High rates of con­sol­i­da­tion and strong brand rep­u­ta­tion are fac­tors that lend hos­pi­tals clout in price ne­go­ti­a­tions, econ­o­mists say. The same is true for geo­graphic iso­la­tion. Peter Ham­mer, a pro­fes­sor of health law at Wayne State Uni­ver­sity Law School, said he found the price dif­fer­ences for hos­pi­tals in the same mar­ket most strik­ing and un­likely to be caused by huge dif­fer­ences in qual­ity. “It’s the ab­sence of ef­fec­tive com­pe­ti­tion,” Ham­mer said.

The high­est-paid hos­pi­tals in each mar­ket saw in­pa­tient rates dou­ble to quadru­ple what Medi­care paid. One San Fran­cisco hos­pi­tal re­ceived 484% of Medi­care rates, and in Los An­ge­les in­sur­ers paid a hos­pi­tal 418% of Medi­care’s pay­ment. Hos­pi­tals with the low­est rates in both Cal­i­for­nia mar­kets—hos­pi­tal prices that ranked in the bot­tom quar­ter— were paid 136% of Medi­care in San Fran­cisco and less than Medi­care, 84%, in Los An­ge­les.

The study comes as the health re­form law has prompted au­thor­i­ties to con­sider new ex­cep­tions to an­titrust laws for hos­pi­tals and physi­cians. In­sur­ers have urged reg­u­la­tors to con­sider the po­ten­tial mar­ket power that net­works may gain.

In a Septem­ber let­ter to the CMS, in­surer trade group Amer­ica’s Health In­surance Plans said net­works that im­prove pa­tient care and re­im­burse­ment have “tremen­dous prom­ise,” but con­tin­ued: “Those that face back­ward, how­ever, rep­re­sent­ing sim­ply the de­sire to en­gage in joint ne­go­ti­a­tion or ag­gre­gate mar­ket power, will leave con­sumers with de­creased ac­cess, lower qual­ity and higher prices.”

Hos­pi­tal trade groups re­jected the re­sults as use­less. “Each in­surer used its own meth­ods to gen­er­ate price com­par­isons, and no ef­fort was made to ver­ify, val­i­date or cor­re­late the in­for­ma­tion pro­vided,” Umb­den­stock said.

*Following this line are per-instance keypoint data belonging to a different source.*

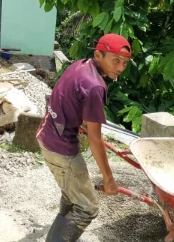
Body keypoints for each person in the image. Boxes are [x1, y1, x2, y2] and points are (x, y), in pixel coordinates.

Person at [36, 33, 132, 241]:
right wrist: (109, 179)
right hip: (61, 149)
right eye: (116, 60)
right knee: (87, 208)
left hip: (47, 134)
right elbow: (96, 139)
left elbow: (66, 97)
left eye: (124, 62)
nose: (121, 68)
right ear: (98, 55)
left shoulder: (80, 65)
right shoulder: (95, 86)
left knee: (72, 198)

Chip Kahn, pres­i­dent and CEO of the Fed­er­a­tion of Amer­i­can Hos­pi­tals, a trade group of in­vestor-owned hos­pi­tals and health sys­tems, said the study does not re­veal whether in­sur­ers added sup­ple­men­tal pay­ments, for train­ing doc­tors or high num­bers of unin­sured, to Medi­care rates in the study’s cal­cu­la­tion. With­out the in­for­ma­tion “I find it hard to come to a de­fin­i­tive con­clu­sion,” he said.

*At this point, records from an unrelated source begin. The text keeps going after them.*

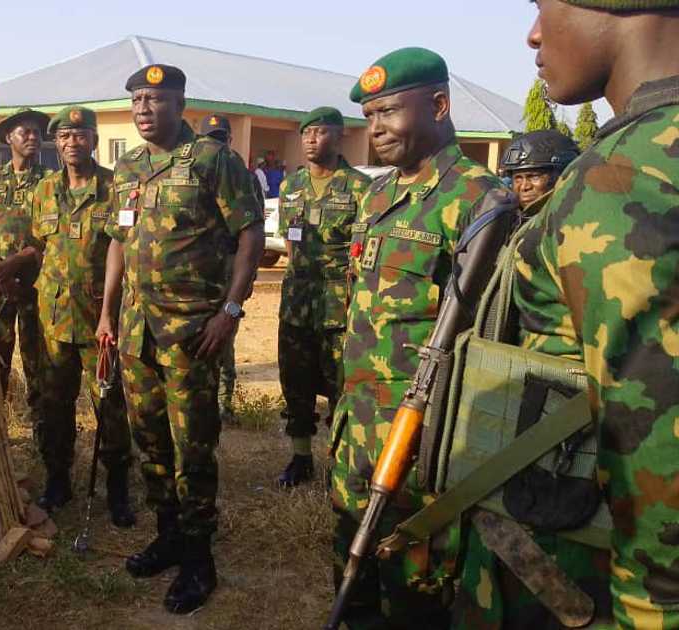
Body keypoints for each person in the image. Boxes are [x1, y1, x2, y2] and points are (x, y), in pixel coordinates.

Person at [450, 2, 679, 627]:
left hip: (578, 568)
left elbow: (654, 445)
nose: (532, 34)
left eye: (544, 6)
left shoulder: (621, 178)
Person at [330, 48, 509, 629]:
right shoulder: (378, 195)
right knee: (349, 566)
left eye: (389, 112)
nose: (376, 128)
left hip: (424, 436)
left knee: (415, 587)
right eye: (370, 116)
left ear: (438, 105)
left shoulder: (481, 201)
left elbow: (493, 332)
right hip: (357, 421)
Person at [98, 64, 264, 614]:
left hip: (191, 330)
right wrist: (106, 312)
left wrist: (232, 311)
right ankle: (168, 534)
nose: (144, 109)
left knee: (193, 446)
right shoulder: (128, 166)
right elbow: (118, 241)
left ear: (180, 103)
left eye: (156, 99)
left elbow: (250, 233)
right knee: (151, 440)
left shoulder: (214, 161)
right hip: (135, 330)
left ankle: (198, 557)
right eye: (138, 100)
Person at [0, 106, 135, 524]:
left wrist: (112, 312)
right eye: (64, 137)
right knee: (54, 404)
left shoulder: (115, 187)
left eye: (80, 135)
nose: (72, 143)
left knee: (108, 402)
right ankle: (58, 480)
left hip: (100, 319)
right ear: (55, 144)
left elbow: (125, 246)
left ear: (93, 140)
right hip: (52, 320)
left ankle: (117, 487)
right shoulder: (44, 192)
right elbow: (38, 245)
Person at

But Robert Zirkel­bach, an AHIP spokesman, said the find­ings were more ev­i­dence of hos­pi­tal con­sol­i­da­tion and grow­ing provider clout to raise prices.

The per­cent­age of U.S. com­mu­nity hos­pi­tals that op­er­ate within a health sys­tem has grown in re­cent years to 57.2% in 2008, the most re­cent fig­ures avail­able from the AHA, from roughly half (50.9%) in 1999.

Gins­burg de­fended the study method­ol­ogy and said he did not be­lieve the vari­a­tion cap­tured by the study was com­pro­mised by any po­ten­tial dif­fer­ence in in­sur­ers’ for­mula for cal­cu­lat­ing rates as a per­cent­age of Medi­care. Gins­burg said the for­mula may vary from one in­surer to the next, but each in­surer con­sis­tently ap­plied its own for­mula across each mar­ket.